Sem embargo, devemos ao menos ser sensatos e encarar que incriminar os manifestantes por (um dos “crimes” veiculado nas reportagens) formação de quadrilha é uma agressão! Sobretudo uma represália àqueles que, por conseguinte, pensarem em levantar a voz. A supremacia do texto da Lei deixou de preponderar, ainda mais no que tange controle das “liberdades” – não estou sendo contraditório, há um abismo enorme nesse tipo de crime, com o do exemplo de porte de maconha, ambos imputados aos estudantes.

Dizer que apoia ou é contra a PM no campus, são questões a serem debatidas pelos estudantes daquele espaço, temos apenas “informações”, não a dimensão real do que é vivido ali dentro. É natural a resistência de acadêmicos em conviver com forças policiais. Historicamente são categorias que não se entendem bem. Os estereótipos são mútuos e isso só poderia gerar desconforto e conflitos.

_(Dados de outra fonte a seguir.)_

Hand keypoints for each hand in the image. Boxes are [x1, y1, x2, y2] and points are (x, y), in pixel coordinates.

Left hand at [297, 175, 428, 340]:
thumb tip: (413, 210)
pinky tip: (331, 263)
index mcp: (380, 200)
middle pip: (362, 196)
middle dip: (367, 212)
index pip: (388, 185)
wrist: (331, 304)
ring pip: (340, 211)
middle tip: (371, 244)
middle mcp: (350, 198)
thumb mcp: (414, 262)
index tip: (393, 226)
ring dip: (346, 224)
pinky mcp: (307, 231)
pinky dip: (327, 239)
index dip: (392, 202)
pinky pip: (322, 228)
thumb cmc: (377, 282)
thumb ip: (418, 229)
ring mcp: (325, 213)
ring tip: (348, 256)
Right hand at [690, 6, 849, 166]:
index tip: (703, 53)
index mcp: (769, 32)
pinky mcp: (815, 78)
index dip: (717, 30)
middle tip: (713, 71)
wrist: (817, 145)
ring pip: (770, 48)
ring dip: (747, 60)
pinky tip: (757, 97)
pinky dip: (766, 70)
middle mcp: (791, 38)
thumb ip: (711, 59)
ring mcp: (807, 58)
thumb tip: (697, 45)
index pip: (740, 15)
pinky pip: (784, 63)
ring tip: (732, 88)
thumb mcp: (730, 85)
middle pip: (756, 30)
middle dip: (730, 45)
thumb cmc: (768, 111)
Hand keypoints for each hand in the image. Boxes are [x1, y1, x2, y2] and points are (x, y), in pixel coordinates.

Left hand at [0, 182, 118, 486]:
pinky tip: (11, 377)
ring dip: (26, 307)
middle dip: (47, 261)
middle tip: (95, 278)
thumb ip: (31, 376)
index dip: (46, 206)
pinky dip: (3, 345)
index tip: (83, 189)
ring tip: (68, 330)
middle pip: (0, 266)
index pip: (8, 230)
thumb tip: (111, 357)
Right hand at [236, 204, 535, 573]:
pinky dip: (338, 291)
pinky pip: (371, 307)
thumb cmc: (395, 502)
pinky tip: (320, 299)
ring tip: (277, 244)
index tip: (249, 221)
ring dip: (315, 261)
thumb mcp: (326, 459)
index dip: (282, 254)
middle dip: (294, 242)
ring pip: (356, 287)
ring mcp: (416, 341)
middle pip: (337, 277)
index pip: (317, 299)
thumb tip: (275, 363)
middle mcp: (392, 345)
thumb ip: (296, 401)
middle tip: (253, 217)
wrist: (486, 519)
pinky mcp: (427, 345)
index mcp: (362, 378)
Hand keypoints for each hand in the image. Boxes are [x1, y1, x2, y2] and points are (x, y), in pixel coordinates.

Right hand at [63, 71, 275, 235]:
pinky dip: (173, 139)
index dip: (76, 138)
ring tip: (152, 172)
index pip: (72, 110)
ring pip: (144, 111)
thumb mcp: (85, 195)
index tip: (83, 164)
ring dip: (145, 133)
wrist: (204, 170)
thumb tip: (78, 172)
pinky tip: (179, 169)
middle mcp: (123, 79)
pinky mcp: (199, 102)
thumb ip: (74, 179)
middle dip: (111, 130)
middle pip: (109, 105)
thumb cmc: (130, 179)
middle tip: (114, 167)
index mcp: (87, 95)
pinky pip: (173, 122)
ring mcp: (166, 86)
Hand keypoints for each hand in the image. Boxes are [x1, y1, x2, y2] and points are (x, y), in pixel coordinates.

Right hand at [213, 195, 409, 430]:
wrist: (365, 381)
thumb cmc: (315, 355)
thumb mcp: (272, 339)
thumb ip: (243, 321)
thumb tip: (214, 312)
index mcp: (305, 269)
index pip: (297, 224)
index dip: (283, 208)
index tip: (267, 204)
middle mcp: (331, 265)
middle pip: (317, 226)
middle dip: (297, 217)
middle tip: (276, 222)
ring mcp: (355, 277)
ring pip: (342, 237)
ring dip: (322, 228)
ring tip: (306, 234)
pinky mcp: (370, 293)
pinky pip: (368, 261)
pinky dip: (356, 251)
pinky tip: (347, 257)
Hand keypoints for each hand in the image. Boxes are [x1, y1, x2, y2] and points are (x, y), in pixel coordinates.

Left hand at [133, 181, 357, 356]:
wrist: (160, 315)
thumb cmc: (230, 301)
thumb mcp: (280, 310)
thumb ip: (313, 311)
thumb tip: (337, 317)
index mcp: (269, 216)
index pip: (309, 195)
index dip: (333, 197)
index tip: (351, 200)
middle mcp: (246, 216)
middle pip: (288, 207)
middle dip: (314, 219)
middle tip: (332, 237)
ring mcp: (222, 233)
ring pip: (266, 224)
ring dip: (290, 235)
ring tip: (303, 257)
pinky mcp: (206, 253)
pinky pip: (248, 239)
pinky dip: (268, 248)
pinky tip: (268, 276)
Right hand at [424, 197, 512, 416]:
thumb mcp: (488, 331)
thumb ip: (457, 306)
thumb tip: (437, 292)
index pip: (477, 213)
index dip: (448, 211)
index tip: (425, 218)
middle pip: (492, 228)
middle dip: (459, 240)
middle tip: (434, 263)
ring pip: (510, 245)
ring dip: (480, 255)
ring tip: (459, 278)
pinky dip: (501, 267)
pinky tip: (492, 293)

Nesse caso há que se ponderar: Há a necessidade de ter a polícia dentro do campus? O motivo para tal, só se supriria com a atuação da PM? …Não existem outros mecanismos? Todas essas perguntas têm respostas e podem, de fato, serem deliberadas em plebiscitos e assembléias. As indagações precisavam terem sido feitas de forma democrática e articulada para, noutro momento, gerar transformações mais pragmáticas. Se, a partir daí, existisse resistência (imperativa e hierárquica, como é alegado) contra essas possíveis e necessárias modificações de atuação e de pensamento, haveria de existir, partindo dessa causa e com esse fundamento, uma atuação (planejada) um pouco mais enérgica por parte dos discentes. Não aconteceu dessa maneira e essa ruptura de processos de diálogo, resultou numa “deslegitimação” de toda uma causa (que é absolutamente possível de existir e ter coerência).

No mais é importante salientar que apenas cerca de 2% dos estudantes da USP se manifestaram, e um número bem inferior a isso esteve efetivamente à frente do movimento. Tanto o que se noticia como aquilo que, de agora em diante, os estudantes querem passar, são dados que precisam ser filtrados já que as verdades talvez nunca sejam ditas. Que os erros não se repitam e que cedo ou tarde, voltem a dar um mínimo de credibilidade a qualquer frase que termine com “estudantil”.